Well I was wondering which to use for my, um, web project. I really think perl is outdated, and php is ugly but most used. And then python is faster and easy to code, but hard to read. I know the basics of all three, but I'm wondering what you uber techies think is the best.
Perl isn't outdated. It's still actively developed, and new software is still written in it. It was, and still is, very good at text processing, and that's what most of Web development comes down to. The only "problem" with Perl is that it was designed as a replacement for half a dozen smaller Unix tools, so if you're not familiar with any of them, Perl has a lot of.. idiosyncrasies. But it's still plenty powerful and fairly consistent.
PHP is a mess. It's a bad clone of Perl shoehorned into C syntax. Almost everything about it is shoddily done, and it's pretty much too late to fix now. Its only benefit is that it saves you a few lines of httpd configuration if you need a speed boost. But quick one-page scripts can usually be CGI without any problems (and can be made persistent without much trouble), and big applications should be using some framework or other anyway.
Python is great. Use that if you don't already know Perl. CGI works fine, there's a mod_python if you really don't want any structure, there's Django if you want to build an app with a lot of stuff done for you out of the box, and there's Pylons if you want to build an app but like to tinker.
There's also Ruby, which is sort of a middle ground between Perl and Python. Haven't used it much, though. It has Rails, which is like Django (and which most web frameworks were inspired by), as well as a handful of others with different approaches.
And of course real men use C. And butterflies.
Perl - Slow, resource-heavy, for ad-hoc PHP-like execution of individual files and scripts, it requires Apache or another CGI-aware server. Differences between the Windows and Linux perl libraries cause problems (or they did back when I was messing with it).
Perl is
neither slow nor resource-heavy. In fact, it beats PHP in memory usage in most of those benchmarks, and its speed is equivalent on average.
I developed Perl on Windows for use on a Linux server for quite some time and never ran into any problems. Of course, I'd suggest just not developing Perl on Windows in the first place.
Wrapping a single Perl script to run as FastCGI for nginx or lighttpd is not difficult. This sort of thing is a minor concern in the first five minutes of development, but deployment is generally something you set up only once.
PHP - Not without its problems, easier to learn than Perl, easier to write bad and insecure code. Supports ad-hoc execution of individual scripts (CGI-like operation) in FastCGI mode.. supported by any server that supports FastCGI for better performance than Apache's mod_php or regular CGI.
Anything can run as FastCGI. It's entirely language-agnostic, and it will always be faster than CGI.
Python - Reportadly easy to learn, but tends to force the developer to treat the web application like a compiled application rather than a collection of scripts.. implies that CGI-like operation is not possible, though applications written in Python can be run as FastCGI, and thusly supported by nginx and other FastCGI aware servers.
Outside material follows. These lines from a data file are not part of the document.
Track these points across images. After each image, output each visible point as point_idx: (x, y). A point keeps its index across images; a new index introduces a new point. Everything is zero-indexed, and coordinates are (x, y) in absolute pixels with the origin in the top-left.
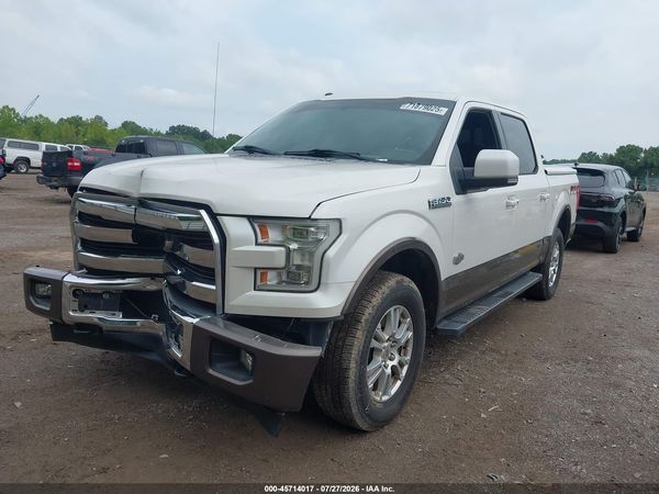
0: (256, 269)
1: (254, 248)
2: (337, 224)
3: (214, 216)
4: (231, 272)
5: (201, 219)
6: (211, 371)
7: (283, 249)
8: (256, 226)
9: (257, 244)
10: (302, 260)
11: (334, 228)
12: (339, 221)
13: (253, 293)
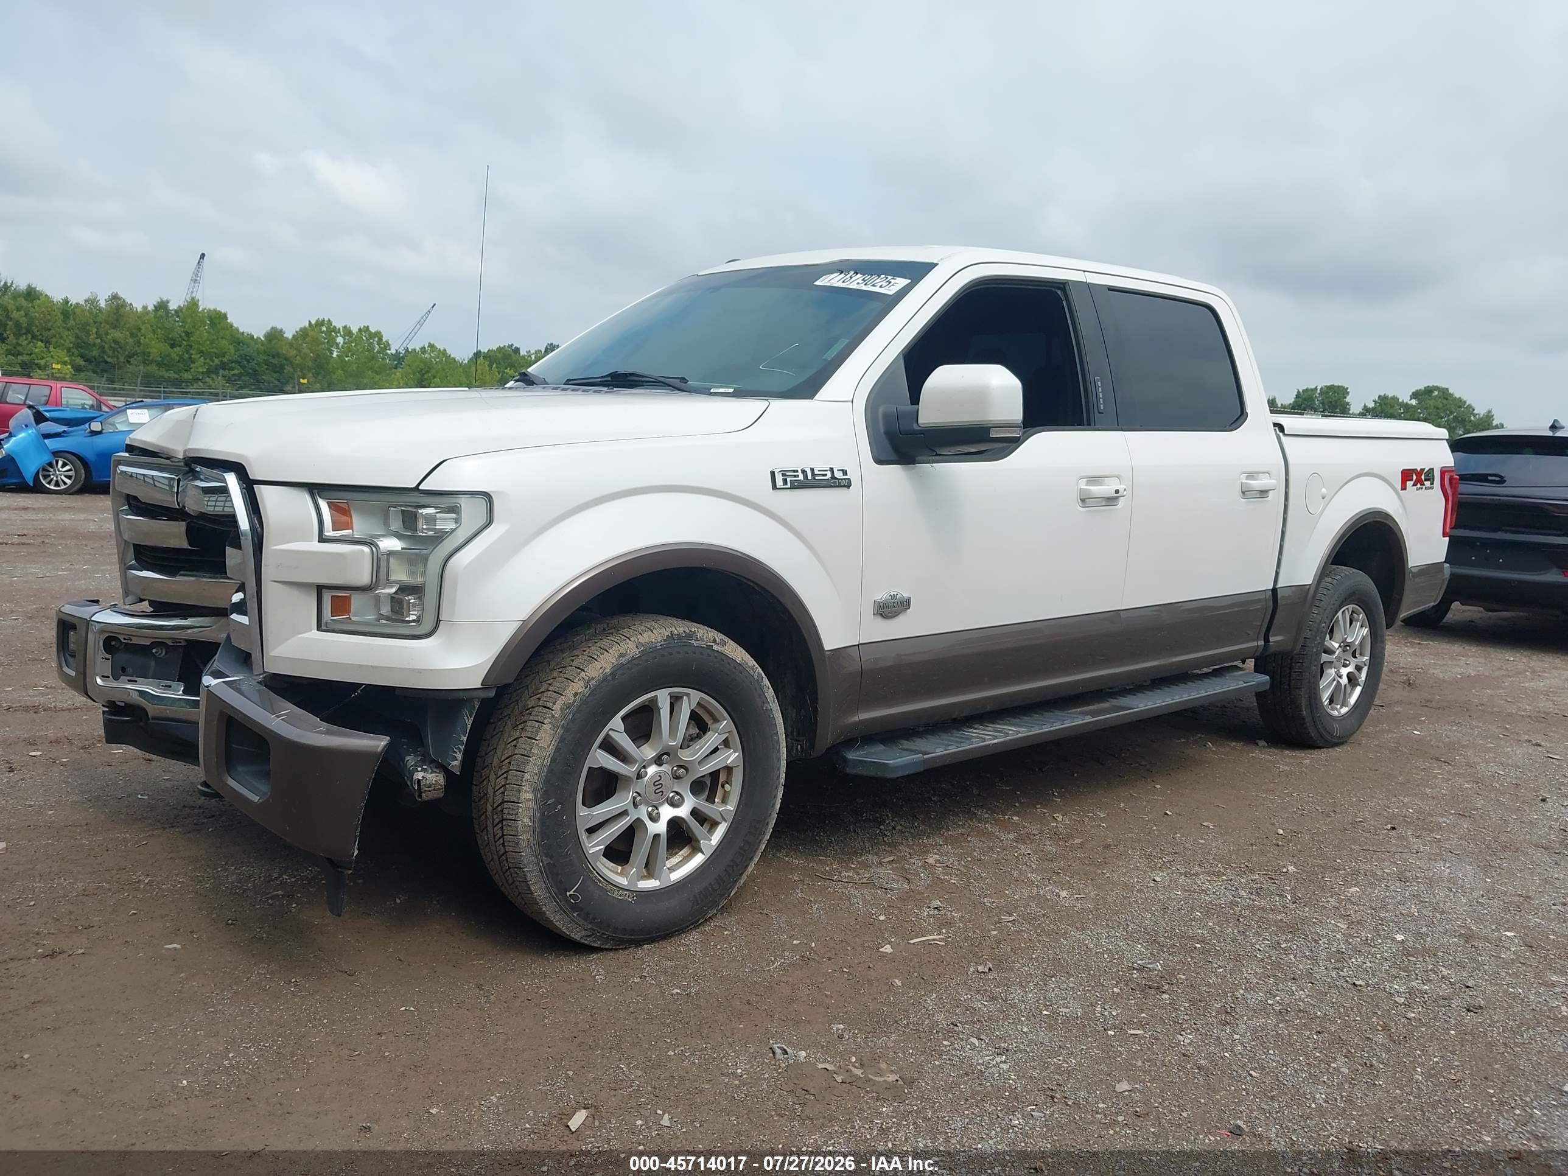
0: (320, 589)
1: (315, 546)
2: (481, 503)
3: (249, 485)
4: (271, 593)
5: (224, 491)
6: (231, 782)
7: (366, 549)
8: (323, 505)
9: (322, 539)
10: (410, 573)
11: (471, 512)
12: (487, 496)
13: (315, 634)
CGI is also language-agnostic. It's just as easy to write CGI Python as it is to write CGI Perl. Your application is only an application if you write it as such—which you should.
Naturally I tend to prefer PHP because I can write an application like vBulletin, where different .php files, are called to perform different functions in the overall application..
Which renders the entire application loosely-coupled and harder to maintain for no gain. Most such PHP applications also end up with a bunch of files that something like general-script.php?actual_action=newreply (like the page I'm on right now, newreply.php?do=newreply), which is a cheap hack around the real routing system you'd get with any MVC framework.
To my knowledge, neither Perl nor Python's interpreter can be operated this way, so applications written in Perl or Python have to be self-contained FastCGI programs with their own webserver for which nginx can proxy requests to and from.
This is completely wrong, and you clearly have no idea how FastCGI works. There is no independent web server; the application needs only to have an event loop that checks a few environment variables instead of running once and exiting.
Here is a Perl CGI script:
Code:
#!/usr/bin/perl
use strict;
use warnings;
print "Content-type: text/plain\n\n";
print "Hello, world!\n";
Here is a Perl FastCGI script:
Code:
#!/usr/bin/perl
use strict;
use warnings;
use FCGI;
while (FCGI::accept() >= 0) {
print "Content-type: text/plain\n\n";
print "Hello, world!\n";
}
You can easily write or find a wrapper script that will let you run Perl CGI without any modification to the original code.
This makes the use of Perl or Python for small simple CGI-like scripts, using the nginx (or any other FastCGI aware server), pointless.. in this case I'd write them as a compiled C++ program instead.
Yes, because writing a C++ application is clearly easier than using a 40-line FastCGI wrapper script you can find online. Or spending ten minutes to see if the latter is even feasible.